Something's bankrupt, all right
I operate off the optimistic assumption that most people are doing the best they can, that they aren’t generally trying to harm other people as much as they’re trying to protect themselves. I’m having a hard time maintaining that optimism in the current political climate.
The bankruptcy bill passed today, and is certain to be signed by President Bush. Why did this bill pass? What great problem is being addressed by this legislation? Were credit card companies going out of business left and right because of bankruptcy declarations on the part of their customers?
It would be easy for me to sit here with my one credit card that I pay off in full each month and say, “just don’t run up credit card debt.” It is good advice, live within your means and all that, but I also have health insurance. Very good health insurance, that also covers my prescription drugs. Many families who go bankrupt these days do so because of medical costs. Sure, live within your means, but what do you do when your kid gets sick?
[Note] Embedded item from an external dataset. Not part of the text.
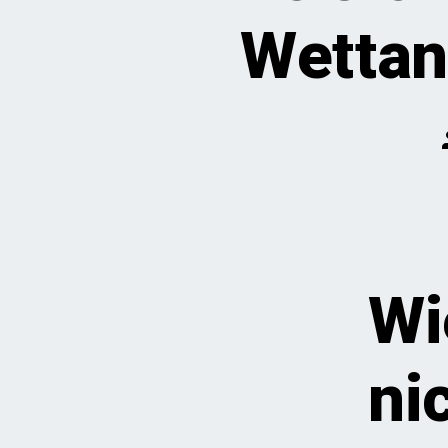
Wettan
Wi
ni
The Republicans are supposed to like free markets, but what they’ve given the credit card companies with this bill is a protection from the free market. They’ve insulated the credit card companies from the risks of their own actions. Nobody’s making the credit card companies give out credit cards so widely and freely, with little regard to credit worthiness. They’re choosing to do so, because as long as those non-credit worthy consumers don’t go bankrupt, but keeping paying the minimum each month, they’re making money off of them. The risk is those consumers eventually going bankrupt, and the credit card companies just had that risk mitigated for them.
So, evidently, the Republicans are for free markets when we’re talking regulation to curb excesses of capitalism, or even outright fraud (see Enron and the California “energy crisis”), but not so much for free markets when it comes to risk.
It’s hard to not be cynical when bills like this one pass.


1 Comments:
That did seem like a particularly mean-spirited bill. I hear you about not being cyncial--it's one reason I've been expressing my politcs through my progressive spiritual values, to keep me positive.